Bivitri nilai Perppu kewenangan Presiden
Ahli hukum tata negara Bivitri Susanti menilai Jokowi memiliki hitungan soal nasib Perppu itu di DPR bila nantinya dikeluarkan. Sebab, ada kemungkinan pula bila DPR menolak Perppu KPK tersebut.
"Walaupun kita tahu Perppu itu sepenuhnya wewenang presiden, tapi nanti begitu DPR sidang lagi harus dibahas lagi oleh DPR apakah Perppu itu akan jadi undang-undang atau tidak jadi undang-undang," kata Bivitri kepada detikcom, Selasa (1/10).
Bivitri juga membaca pergerakan Jokowi dari media massa ketika menemui pimpinan partai politik akhir-akhir ini. Menurut Bivitri, persoalan Perppu KPK pasti turut dibahas dalam pertemuan itu karena Jokowi dinilai tak ingin Perppu itu ditolak DPR bilamana kelak dikeluarkan.

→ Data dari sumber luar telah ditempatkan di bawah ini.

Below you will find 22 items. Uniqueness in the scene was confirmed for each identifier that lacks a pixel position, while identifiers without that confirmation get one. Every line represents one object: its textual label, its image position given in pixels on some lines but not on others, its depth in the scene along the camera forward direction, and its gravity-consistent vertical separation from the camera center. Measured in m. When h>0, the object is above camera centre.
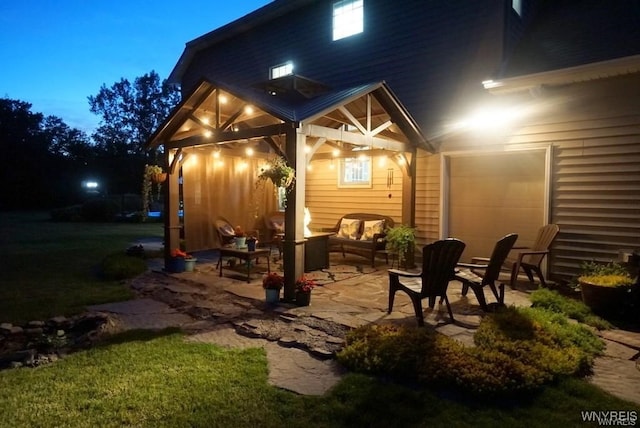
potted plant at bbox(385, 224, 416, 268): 7.33 -0.83
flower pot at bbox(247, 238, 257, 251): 6.83 -0.82
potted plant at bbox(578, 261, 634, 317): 4.72 -1.10
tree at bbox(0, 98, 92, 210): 28.31 +2.05
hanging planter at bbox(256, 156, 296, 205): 5.08 +0.26
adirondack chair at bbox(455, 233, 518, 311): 4.79 -0.95
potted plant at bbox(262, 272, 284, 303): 5.41 -1.22
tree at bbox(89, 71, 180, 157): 38.19 +8.44
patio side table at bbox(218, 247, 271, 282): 6.70 -0.97
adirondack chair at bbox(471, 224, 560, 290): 6.07 -0.84
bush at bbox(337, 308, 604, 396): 3.04 -1.31
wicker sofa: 7.99 -0.82
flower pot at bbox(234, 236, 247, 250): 7.01 -0.81
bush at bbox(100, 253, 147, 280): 7.14 -1.32
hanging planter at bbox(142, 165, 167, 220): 7.30 +0.26
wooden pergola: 5.34 +1.09
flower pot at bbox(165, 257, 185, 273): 7.34 -1.26
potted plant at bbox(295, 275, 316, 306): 5.19 -1.23
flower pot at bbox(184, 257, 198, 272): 7.44 -1.29
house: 6.02 +1.18
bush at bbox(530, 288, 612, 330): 4.61 -1.34
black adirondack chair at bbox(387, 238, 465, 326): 4.36 -0.84
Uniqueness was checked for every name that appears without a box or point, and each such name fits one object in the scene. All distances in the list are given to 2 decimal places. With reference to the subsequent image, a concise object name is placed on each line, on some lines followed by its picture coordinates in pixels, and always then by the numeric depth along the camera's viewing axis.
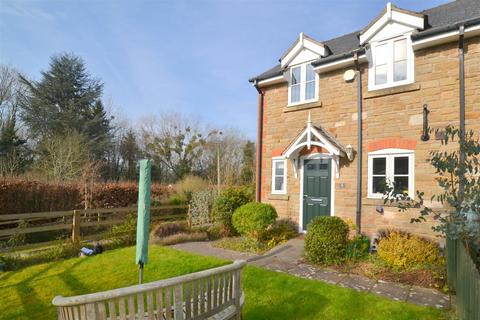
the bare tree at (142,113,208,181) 32.84
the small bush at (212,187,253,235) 10.41
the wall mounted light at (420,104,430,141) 7.54
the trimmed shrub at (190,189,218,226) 12.10
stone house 7.42
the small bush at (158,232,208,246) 9.20
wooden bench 2.16
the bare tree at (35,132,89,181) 18.15
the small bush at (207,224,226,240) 10.28
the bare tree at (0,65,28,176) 20.80
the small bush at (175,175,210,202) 15.88
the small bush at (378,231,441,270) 6.18
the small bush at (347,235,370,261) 6.89
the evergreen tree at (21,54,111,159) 25.02
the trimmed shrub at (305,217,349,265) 6.70
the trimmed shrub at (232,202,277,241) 8.78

"Tentu saja dalam konteks politik akan tidak baik apabila nanti Perppunya ditolak mentah-mentah oleh DPR, bagi Presiden saya kira ada perhitungan itu. Jadi Pak Jokowi pasti akan menghitung itu," ucapnya.
Bivitri mengatakan apabila Perppu KPK diterbitkan akan memberi kejelasan masyarakat soal komitmen pemerintah dalam memberantas korupsi. Dia mendorong Jokowi untuk segera mengambil sikap terkait Perppu KPK. Sebab, UU KPK yang baru dinilai Bivitri akan melemahkan kerja pemberantasan korupsi.

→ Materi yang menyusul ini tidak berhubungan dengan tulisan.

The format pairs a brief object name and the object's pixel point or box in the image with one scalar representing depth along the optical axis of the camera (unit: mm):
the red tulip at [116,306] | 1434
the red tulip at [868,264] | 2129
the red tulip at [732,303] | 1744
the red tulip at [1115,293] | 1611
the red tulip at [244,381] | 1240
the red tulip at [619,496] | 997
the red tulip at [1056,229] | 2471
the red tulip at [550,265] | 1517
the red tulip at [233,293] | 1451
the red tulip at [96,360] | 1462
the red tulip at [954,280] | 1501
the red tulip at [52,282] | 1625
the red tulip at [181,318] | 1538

"Adanya Perppu--kalau nanti misalnya ditolak DPR--akan ada kejelasan juga bagi masyarakat siapa sebenarnya yang nanti mendukung KPK mendukung pemberantasan korupsi, siapa yang tidak," kata Bivitri.
Refly Harun minta Jokowi segera keluarkan Perppu KPK
Pakar hukum tata negara Refly Harun mendorong Jokowi untuk segera mengeluarkan Perppu KPK. Dia meminta Jokowi tak banyak memikirkan banyak aspek untuk menerbitkan Perppu untuk mencabut UU KPK baru yang sudah disahkan di DPR.
"Perppu-nya kan cuma satu pasal mencabut undang-undang (KPK yang baru) itu," kata Refly Harun di Trans TV, Jalan Kapten Tendean, Jakarta Selatan, Selasa (1/10/2019).
Meski penerbitan Perppu untuk membatalkan UU KPK baru, Refly menegaskan hal tersebut konstitusional serta legal. Dan situasi saat ini, lanjut Refly, sudah tak kondusif lagi.
"Keluarnya Perppu itu tergantung subjektivitas Presiden. Jadi objektivitasnya gini, ada keadaan genting dan sesuatu yang harus di atur , tapi undang-undang yang ada tidak cukup mengatur atau tidak ada. Bagaimana menafsirkan kondisi genting itu? Ya Mahkamah Konstitusi mengatakan itu subjektivitas Presiden, nanti objektifikasinya di DPR," jelas Refly.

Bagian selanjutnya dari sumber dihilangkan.